Kenia López Rabadán pide consenso total en reforma electoral

 

En la Cámara de Diputados el ambiente ya huele a reforma electoral, aunque el documento oficial todavía no llega. En ese contexto, la presidenta de la Mesa Directiva, Kenia López Rabadán, dejó clara su postura: cambiar las reglas de las elecciones sin el respaldo de todas las fuerzas políticas sería un error para el país.

La legisladora explicó que México vive una etapa de pluralidad evidente. Hoy no gobierna un solo partido en todos los niveles: hay estados, municipios y espacios en el Congreso con colores distintos. Esa diversidad, dijo, debe reflejarse también cuando se discuten modificaciones a las leyes electorales, que son, en pocas palabras, las reglas que determinan cómo competimos por el poder y cómo se garantiza que el voto cuente.

DATOS PROPORCIONADOS>

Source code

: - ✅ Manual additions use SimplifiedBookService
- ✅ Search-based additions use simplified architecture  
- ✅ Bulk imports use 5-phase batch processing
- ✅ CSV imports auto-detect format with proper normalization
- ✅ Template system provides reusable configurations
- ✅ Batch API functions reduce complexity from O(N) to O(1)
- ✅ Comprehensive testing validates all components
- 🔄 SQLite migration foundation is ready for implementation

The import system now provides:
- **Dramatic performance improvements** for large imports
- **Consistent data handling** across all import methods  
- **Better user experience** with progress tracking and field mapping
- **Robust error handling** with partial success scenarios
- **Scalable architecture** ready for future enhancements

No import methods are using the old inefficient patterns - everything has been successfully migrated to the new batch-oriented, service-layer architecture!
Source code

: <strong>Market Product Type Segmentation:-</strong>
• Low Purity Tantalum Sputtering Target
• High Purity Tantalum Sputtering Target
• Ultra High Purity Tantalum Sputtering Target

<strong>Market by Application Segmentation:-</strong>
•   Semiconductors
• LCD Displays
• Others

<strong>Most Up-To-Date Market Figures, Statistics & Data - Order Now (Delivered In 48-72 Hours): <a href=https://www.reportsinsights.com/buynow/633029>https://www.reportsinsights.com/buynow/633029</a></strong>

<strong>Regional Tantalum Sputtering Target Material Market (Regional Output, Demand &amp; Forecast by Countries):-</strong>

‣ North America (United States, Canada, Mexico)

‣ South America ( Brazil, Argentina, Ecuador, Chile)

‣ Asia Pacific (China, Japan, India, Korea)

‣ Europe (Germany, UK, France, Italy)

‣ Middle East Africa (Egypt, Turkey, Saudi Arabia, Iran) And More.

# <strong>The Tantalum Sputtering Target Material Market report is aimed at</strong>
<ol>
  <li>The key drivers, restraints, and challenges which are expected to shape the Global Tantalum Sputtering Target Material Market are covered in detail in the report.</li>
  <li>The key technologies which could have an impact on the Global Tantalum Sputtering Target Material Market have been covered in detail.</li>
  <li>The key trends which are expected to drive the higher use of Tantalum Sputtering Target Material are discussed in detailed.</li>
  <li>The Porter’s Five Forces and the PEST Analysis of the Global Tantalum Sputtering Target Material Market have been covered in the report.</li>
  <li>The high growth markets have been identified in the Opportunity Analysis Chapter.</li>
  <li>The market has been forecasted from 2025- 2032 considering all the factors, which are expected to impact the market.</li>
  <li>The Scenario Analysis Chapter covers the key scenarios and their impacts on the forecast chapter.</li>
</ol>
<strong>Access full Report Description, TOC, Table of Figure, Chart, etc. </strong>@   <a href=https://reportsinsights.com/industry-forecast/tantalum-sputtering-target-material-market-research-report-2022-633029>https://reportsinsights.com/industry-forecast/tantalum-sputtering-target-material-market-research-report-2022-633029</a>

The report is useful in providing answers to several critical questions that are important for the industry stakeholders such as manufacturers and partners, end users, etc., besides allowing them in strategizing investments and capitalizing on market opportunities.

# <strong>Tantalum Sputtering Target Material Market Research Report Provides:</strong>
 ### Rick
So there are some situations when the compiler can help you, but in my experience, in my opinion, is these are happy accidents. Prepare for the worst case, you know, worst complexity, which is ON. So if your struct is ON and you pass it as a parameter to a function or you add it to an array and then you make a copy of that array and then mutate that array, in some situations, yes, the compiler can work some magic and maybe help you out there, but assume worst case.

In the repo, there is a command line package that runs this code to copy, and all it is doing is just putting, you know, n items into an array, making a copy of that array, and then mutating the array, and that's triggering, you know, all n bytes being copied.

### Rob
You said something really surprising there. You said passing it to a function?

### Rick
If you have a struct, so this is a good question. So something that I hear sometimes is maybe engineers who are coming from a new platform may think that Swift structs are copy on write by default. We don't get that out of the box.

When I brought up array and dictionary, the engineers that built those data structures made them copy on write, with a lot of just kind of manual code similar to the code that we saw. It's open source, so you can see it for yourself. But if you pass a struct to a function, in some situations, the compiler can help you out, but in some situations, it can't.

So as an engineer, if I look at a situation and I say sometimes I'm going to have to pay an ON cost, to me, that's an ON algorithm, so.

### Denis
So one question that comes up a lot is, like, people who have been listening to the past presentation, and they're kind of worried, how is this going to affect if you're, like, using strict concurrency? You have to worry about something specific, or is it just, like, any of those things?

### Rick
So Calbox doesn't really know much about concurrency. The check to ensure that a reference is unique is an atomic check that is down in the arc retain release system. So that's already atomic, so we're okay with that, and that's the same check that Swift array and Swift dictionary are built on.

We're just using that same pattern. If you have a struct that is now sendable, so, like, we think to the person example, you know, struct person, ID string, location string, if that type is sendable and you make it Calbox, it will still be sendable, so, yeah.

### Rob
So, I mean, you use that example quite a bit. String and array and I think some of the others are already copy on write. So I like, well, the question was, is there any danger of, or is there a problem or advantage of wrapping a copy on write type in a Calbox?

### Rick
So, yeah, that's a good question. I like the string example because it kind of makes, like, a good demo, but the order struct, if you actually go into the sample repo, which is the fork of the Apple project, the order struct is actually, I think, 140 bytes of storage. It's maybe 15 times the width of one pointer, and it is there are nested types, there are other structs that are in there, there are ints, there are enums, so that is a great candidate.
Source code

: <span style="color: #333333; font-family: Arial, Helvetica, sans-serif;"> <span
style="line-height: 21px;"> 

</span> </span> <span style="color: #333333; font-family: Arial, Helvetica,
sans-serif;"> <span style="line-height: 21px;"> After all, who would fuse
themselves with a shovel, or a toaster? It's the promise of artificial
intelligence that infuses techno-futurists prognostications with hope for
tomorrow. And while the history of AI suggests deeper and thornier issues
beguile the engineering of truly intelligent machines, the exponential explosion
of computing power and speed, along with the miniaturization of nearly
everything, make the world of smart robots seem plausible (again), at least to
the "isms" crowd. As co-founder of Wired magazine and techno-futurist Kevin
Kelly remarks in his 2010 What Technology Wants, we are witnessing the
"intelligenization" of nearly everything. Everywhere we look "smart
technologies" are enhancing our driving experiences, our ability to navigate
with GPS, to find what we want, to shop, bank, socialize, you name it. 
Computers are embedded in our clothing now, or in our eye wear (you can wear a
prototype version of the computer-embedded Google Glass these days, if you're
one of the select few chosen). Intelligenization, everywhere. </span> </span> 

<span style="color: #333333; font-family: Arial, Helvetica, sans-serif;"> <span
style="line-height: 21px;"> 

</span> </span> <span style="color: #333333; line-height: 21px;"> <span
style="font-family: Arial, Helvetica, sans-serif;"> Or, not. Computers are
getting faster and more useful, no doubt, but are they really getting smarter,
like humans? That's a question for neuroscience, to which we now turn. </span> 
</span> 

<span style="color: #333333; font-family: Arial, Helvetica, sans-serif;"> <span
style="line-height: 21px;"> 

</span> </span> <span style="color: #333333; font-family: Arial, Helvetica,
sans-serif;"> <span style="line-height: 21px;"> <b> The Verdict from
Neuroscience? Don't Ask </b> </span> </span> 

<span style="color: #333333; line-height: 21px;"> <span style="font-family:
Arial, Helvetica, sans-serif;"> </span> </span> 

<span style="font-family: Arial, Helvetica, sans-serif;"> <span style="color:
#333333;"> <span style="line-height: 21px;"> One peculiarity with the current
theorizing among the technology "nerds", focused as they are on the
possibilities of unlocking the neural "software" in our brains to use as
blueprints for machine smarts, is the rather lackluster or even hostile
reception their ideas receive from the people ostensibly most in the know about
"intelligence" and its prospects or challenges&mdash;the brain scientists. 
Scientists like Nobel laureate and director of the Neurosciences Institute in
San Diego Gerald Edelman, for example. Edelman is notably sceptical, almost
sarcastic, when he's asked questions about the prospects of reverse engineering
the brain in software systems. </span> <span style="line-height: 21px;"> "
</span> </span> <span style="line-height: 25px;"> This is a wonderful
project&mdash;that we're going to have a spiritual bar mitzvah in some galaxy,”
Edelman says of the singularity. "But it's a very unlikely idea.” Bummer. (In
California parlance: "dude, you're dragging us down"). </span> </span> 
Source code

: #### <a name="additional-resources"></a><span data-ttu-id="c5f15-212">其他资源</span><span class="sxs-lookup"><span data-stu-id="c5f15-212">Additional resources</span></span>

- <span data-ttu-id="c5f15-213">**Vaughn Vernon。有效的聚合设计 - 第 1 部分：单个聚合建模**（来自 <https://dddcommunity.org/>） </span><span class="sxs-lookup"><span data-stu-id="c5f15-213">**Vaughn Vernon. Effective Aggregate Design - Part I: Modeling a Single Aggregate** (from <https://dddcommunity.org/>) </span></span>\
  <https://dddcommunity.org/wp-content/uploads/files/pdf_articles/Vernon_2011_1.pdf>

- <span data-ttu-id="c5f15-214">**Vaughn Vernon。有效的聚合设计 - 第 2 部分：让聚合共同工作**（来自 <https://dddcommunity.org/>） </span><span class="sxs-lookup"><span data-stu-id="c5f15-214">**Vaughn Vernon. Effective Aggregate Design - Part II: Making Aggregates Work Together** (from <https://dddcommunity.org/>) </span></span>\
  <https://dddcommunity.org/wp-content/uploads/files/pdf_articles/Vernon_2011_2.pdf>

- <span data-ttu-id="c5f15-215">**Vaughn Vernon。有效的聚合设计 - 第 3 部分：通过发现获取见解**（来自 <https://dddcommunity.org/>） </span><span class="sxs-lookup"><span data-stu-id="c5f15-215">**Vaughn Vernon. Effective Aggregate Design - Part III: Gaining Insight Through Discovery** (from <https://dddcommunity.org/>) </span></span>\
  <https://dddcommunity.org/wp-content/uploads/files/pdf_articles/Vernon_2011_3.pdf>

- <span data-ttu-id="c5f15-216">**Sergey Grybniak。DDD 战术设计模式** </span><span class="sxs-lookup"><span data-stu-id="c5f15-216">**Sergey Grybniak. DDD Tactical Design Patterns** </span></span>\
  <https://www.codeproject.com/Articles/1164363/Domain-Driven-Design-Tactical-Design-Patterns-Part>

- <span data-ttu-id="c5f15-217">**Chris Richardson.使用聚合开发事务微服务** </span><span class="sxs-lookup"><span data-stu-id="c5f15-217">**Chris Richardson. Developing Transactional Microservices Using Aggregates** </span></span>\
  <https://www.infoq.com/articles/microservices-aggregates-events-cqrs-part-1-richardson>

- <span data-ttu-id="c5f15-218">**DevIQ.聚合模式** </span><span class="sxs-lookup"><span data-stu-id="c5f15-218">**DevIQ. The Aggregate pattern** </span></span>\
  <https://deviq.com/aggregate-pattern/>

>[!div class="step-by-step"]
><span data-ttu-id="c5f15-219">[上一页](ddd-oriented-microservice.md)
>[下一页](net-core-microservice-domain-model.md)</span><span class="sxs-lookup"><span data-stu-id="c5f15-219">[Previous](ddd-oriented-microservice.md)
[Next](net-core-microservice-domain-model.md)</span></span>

CONSIGNA 1>
Reescribe de forma más breve el párrafo de la nota sobre la reforma electoral que comienza con "La legisladora explicó que", conservando sus datos principales.
CONSIGNA 2>
Extrae sin cambios de la nota sobre la reforma electoral el fragmento que se abre con las palabras que contienen "Kenia López Rabadán pide" y se cierra con "para el país.".

RESULTADO DEL EJERCICIO 1>
La legisladora señaló que México vive una etapa de pluralidad: ningún partido gobierna en todos los niveles, pues estados, municipios y espacios del Congreso tienen colores distintos. Esa diversidad debe reflejarse al discutir cambios a las leyes electorales, que fijan cómo se compite por el poder y cómo se garantiza que el voto cuente.

RESULTADO DEL EJERCICIO 2>
Kenia López Rabadán pide consenso total en reforma electoral

 

En la Cámara de Diputados el ambiente ya huele a reforma electoral, aunque el documento oficial todavía no llega. En ese contexto, la presidenta de la Mesa Directiva, Kenia López Rabadán, dejó clara su postura: cambiar las reglas de las elecciones sin el respaldo de todas las fuerzas políticas sería un error para el país.